Common sources of indoor air pollution:

  • Household Cleaning Products and Other Chemicals Used Indoors: There are currently about 17,000 petrochemicals available for use in your home. These chemicals can be released into the air when used or stored improperly and are a major source of childhood poisonings. (Learn how to green clean your home.)
  • Outside Pollutants: Pesticides, heavy metals, radon, and other outdoor air pollutants can be tracked in or leak into homes. Radon is found in soil. It can’t be seen, smelled, or tasted, but it is the leading cause of lung cancer among non-smokers. Heavy metals such as lead, mercury, and arsenic can end up in the soil or be found in older outdoor playgrounds and decks constructed with older pressure-treated wood, which contained arsenic compounds. These heavy metals are routinely found in household dust, in carpets, and even on toys.
  • Mould and Mildew: If drywall, paper, or wood becomes moist and doesn’t dry out within 48 hours, mould can begin to grow. Mould colo- nies release spores that cause allergies and respiratory problems.
  • By-Products of Combustion: Carbon monoxide and formaldehyde can come from leaking chimneys, faulty furnaces, second-hand cigarette smoke, or automobile exhaust from an attached garage.
  • Building Materials and Furnishings: The home’s largest polluters are often the furniture and finishes, including paint, wallpaper, carpeting, furniture, pressed wood, the glues that hold down flooring and tiles, PVC products, curtains, fabric and foam in our sofas, electronics, cords, and permanent-press and fire-resistant fabrics.


How bad is it anyway?

The air inside our homes and buildings is typically two to five times more polluted than the outside air. Often it is the spaces our children frequent that are the most polluted: old school buildings, daycare spaces, and our own home nurseries. Not only are these indoor spaces more polluted, but on average our kids spend 90 percent of their time there.

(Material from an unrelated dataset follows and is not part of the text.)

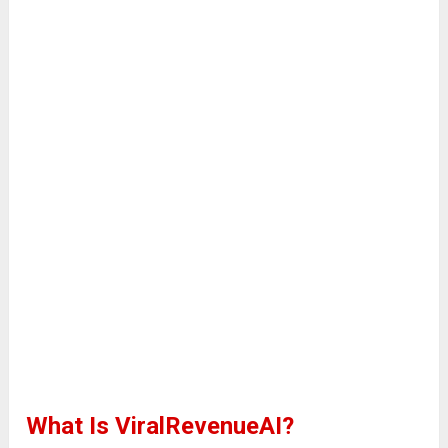
What Is ViralRevenueAI?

Children are particularly vulnerable to problems with indoor air because they breathe 50 percent more air per pound of body weight than adults. More physical activity means they take air deeper into their developing lungs and a faster metabolism means they absorb more contaminants faster. If a child accidentally swallows something contaminated with lead, for instance, he would absorb almost half of it, while an adult who swallowed the same would only absorb about one-tenth of it. Many indoor air pollutants also settle on or near the ground, where kids can easily be exposed — by putting things in their mouths, crawling, or simply breathing. Air pollution can also accumulate in the mother’s fatty tissue to be passed to the baby during pregnancy and through breastfeeding.

Children don’t detoxify as well as adults do either, and a fetus can’t detoxify at all. Adults store away many contaminants in our fat or excrete them. In children, this doesn’t happen, so toxins have more opportunity to mess with a child’s rapidly developing organ systems. Adults also rely on a blood-brain barrier to help protect their brains from many of the chemicals floating around in their bodies. Babies, however, don’t fully develop that barrier until six months of age. Similarly, a baby’s immune system isn’t fully developed. “Everything in moderation” just doesn’t apply when it comes to young children. It only takes a tiny amount of the wrong pollutant at the wrong time to profoundly impact a child’s development.

Pollution in indoor air has been linked to every one of a parent’s worst nightmares: stillbirths, birth defects, SIDS, lower IQs, respiratory infections, neurological disorders, hormone disruption, cancer, and other life-threatening illnesses. One of the most obvious of these illnesses is childhood asthma, which many are now considering to be at epidemic levels in North America.